On: Is AI Reasoning Right for the Wrong Reasons?
August 1, 2026.
The morning papers are occupied with the question of whether these new machines are truly reasoning or merely arriving at correct conclusions through a series of fortunate accidents. The debate suffers from a lack of linguistic hygiene. Before one can ask if a machine reasons, one must define “reasoning” in a way that does not presuppose a human nervous system. If we define it as the ability to derive a conclusion from a set of premises according to the laws of logic, the machine appears to succeed. If we define it as a conscious apprehension of the truth, we have moved from logic into theology.
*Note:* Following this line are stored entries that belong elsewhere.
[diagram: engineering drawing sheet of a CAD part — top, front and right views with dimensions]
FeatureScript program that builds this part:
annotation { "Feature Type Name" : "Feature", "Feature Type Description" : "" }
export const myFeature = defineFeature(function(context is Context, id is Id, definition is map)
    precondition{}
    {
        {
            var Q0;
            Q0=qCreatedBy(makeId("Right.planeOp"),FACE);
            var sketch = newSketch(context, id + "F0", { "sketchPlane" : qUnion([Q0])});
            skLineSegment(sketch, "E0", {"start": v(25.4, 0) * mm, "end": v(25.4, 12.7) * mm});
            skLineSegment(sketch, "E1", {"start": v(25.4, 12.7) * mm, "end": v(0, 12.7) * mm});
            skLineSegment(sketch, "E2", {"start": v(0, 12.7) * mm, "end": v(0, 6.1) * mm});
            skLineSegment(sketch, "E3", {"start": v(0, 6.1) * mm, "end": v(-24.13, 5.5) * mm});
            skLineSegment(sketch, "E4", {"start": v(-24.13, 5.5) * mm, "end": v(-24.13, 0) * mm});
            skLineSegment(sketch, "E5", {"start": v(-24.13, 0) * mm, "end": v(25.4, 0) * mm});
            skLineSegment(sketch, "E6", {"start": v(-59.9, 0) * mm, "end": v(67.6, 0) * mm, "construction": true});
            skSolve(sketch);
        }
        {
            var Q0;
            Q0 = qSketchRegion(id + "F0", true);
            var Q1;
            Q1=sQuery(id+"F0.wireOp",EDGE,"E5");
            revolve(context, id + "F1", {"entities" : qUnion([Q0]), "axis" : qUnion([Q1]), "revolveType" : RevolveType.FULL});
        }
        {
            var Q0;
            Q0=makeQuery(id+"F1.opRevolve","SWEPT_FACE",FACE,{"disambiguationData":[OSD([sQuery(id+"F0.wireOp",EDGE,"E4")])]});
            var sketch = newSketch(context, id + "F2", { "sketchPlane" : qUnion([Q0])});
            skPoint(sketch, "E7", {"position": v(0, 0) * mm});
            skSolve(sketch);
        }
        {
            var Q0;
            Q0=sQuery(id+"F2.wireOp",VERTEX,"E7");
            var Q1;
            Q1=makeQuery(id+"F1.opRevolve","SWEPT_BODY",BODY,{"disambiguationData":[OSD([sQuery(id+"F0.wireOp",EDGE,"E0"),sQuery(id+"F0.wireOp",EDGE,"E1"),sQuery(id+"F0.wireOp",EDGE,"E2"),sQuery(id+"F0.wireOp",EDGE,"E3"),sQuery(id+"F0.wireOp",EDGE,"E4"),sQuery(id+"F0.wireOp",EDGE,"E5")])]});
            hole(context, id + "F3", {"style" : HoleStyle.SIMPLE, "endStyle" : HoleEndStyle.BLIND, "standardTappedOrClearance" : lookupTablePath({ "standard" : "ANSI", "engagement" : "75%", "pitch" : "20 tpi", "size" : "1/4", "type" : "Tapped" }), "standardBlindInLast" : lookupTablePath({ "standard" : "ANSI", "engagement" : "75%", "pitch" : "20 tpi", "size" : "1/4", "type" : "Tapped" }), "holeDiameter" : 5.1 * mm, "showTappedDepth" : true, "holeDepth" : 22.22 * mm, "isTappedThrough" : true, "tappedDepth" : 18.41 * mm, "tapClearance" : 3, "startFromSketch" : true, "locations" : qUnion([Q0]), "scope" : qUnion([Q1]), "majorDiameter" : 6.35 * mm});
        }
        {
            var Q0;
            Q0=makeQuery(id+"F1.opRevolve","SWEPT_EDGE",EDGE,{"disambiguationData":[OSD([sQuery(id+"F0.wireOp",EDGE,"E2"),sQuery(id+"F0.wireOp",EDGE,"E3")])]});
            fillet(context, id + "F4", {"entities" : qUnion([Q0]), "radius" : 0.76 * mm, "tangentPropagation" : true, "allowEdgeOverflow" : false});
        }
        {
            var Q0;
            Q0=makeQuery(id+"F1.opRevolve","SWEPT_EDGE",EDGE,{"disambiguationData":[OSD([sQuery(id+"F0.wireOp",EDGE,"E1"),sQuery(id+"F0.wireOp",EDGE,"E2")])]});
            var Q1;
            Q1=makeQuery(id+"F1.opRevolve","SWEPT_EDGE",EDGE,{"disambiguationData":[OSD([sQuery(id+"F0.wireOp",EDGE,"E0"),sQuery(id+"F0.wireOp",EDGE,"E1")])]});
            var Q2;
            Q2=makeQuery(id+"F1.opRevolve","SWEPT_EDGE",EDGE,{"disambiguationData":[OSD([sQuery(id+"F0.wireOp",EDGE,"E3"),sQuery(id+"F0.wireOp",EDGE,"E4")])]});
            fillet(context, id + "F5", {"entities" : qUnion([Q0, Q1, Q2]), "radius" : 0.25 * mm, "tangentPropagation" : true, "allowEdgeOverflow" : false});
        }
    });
The critics argue that the machine is “right for the wrong reasons.” This implies there is a moral or metaphysical quality to a syllogism that exists apart from its validity. In geometry, if a student proves the Pythagorean theorem by a sequence of valid steps, we do not say he has failed because he did not “feel” the triangle. The proof is the evidence of the reasoning. To demand more is to demand a ghost in the machine.
However, the evidence for “reasoning” in these models is often anecdotal. We see a correct answer and infer a process. This is a common inductive fallacy. If a man stops a clock, he will be exactly right twice a day; he is not, however, a reliable timekeeper. We must determine if the machine’s successes are the result of a robust logical architecture or a vast library of memorized instances. If the latter is true, the machine does not reason; it merely quotes. The distinction is not one of degree, but of kind. We require an experiment where the machine must solve a problem whose structure has never appeared in its training data. Until then, our confidence in its “intellect” should be strictly proportional to its performance on the novel, not the familiar.